Guttmacher Institute Claims Contraception Lowers Abortions, Data Shows Otherwise

International   |   Steven Ertelt   |   Oct 15, 2009   |   9:00AM   |   WASHINGTON, DC

Guttmacher Institute Claims Contraception Lowers Abortions, Data Shows Otherwise

by Steven Ertelt
LifeNews.com Editor
October 15
, 2009

Washington, DC (LifeNews.com) — The new report issued earlier this week by the pro-abortion Guttmacher Institute claims promoting expanded birth control and contraception has lowered abortions worldwide. However, firm statistical evidence from various nations shows abortions increase despite contraception promotion.

The report from the Guttmacher Institute, a former affiliate of the Planned Parenthood abortion business, has already been panned for relying on pro-abortion groups to draw its conclusions and promoting a dubious number of how many women have died from illegal abortions worldwide.

The Guttmacher study also claims "increases in global contraceptive use have contributed to a decrease in the number of unintended pregnancies and abortions."

It claims "positive global trends in increased contraceptive use" have helped "lower unintended pregnancy rates and declining abortion numbers."

"The rate of abortions in a given country corresponds mostly to the rate of unintended pregnancy, which in turn corresponds closely to rates of contraceptive use," Guttmacher claims.

However, recent news out of England dispels the long-held myth that promoting contraception and birth control reduces the number of abortions.
According to the London Daily Mail, teen pregnancy rates in England are now higher than they were in 1995 and pregnancies among girls under 16, below the age of sexual consent, are also at the highest level since 1998.

That is despite the British government spending £300 million (that’s over $454 million for those of us in the United States) in an attempt to cut the number of teen pregnancies in half by promoting comprehensive sexual education.

The British teen abortion rate, according to the newspaper, has also climbed steadily since 1999 when the government released its Teenage Pregnancy Strategy.

That would be an aberration were it only an isolated case, but it is not.

Last year, officials in Sweden reported that the number of abortions increased 17 percent in Sweden from 2000 to 2007 despite sales of the morning after pill increasing during the same time period.

The morning after pill became a drug that could be sold over the counter in Sweden in 2001. In that time, sales of the drug tripled in the nation’s capital and doubled nationwide.

Still, new national figures show 37,205 abortions in Sweden in 2007, up approximately 17 percent from the 30,980 done in 2000. In Stockholm, 10,259 abortions were done — a 6.9 percent increase in just one year from the 2006 figures.

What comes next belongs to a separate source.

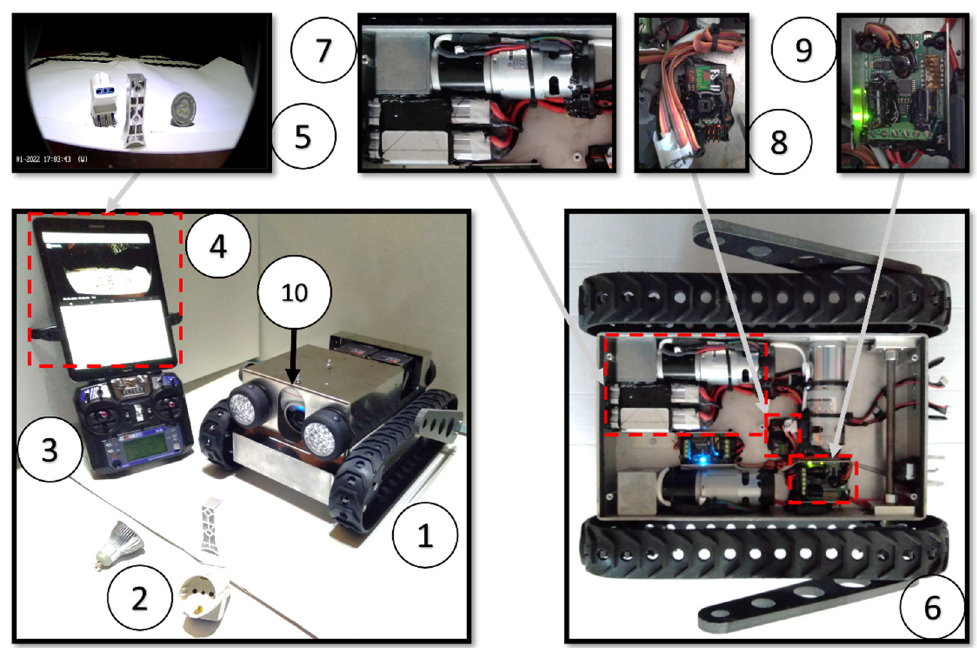
Figure 2. Overall scheme of the mechatronic system: (1) robot; (2) objects on the path; (3) RC controller; (4) HMI interface; (5) view of the camera on board; (6) internal view of the robot-control boards; (7) zoom-in view of the actuator and lithium battery pack; (8) Spektrum Receiver Mk610; (9) electronic board for motor control ; (10) front camera for vision.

Meanwhile, last year the number of abortions in Scotland rose for the third straight year despite a heavy push for women to use the morning after pill.

Abortions in Scotland rose four percent according to a report from the British National Health Service and now number 13,703. That increase came after NHS reported 13,081 abortions in 2006, up from 12,603 the previous year — an increase of nearly 3.8 percent.

Not only is the increased promoting of the morning after pill resulting in more abortions, not less, the number of women having repeat abortions is increasing as well.

NHS reports more than a quarter of women, 26.3 percent, who had an abortion in Scotland last year had at least one prior abortion before that. That’s 3,600 women who had one or more abortions prior, according to the government’s statistics.

Finally, a report from Planned Parenthood of Western Washington shows abortions are on the rise in Washington state even though it participated in Washington state’s Take Charge pilot program.

Take Charge is a Medicaid section 1115 Waiver program initiated in 2001 to provide free contraceptives to low-income women not already covered under Medicaid. It was originally funded for five years in 2001, then extended for three more years, and comes up for renewal in 2009.

Yet the PPWW annual report indicates abortions rose 16 percent from 7,790 in 2006 to 9,059 in 2007.

Abortion advocates have claimed higher use of the Plan B drug through over the counter sales will result in a drop in unintended pregnancies and fewer abortions.

Mary Emanuel, who runs the web site Abortion in Washington, studied the report and also found that the abortion increase occurred despite sales of over 106,000 emergency contraception kits to Planned Parenthood customers.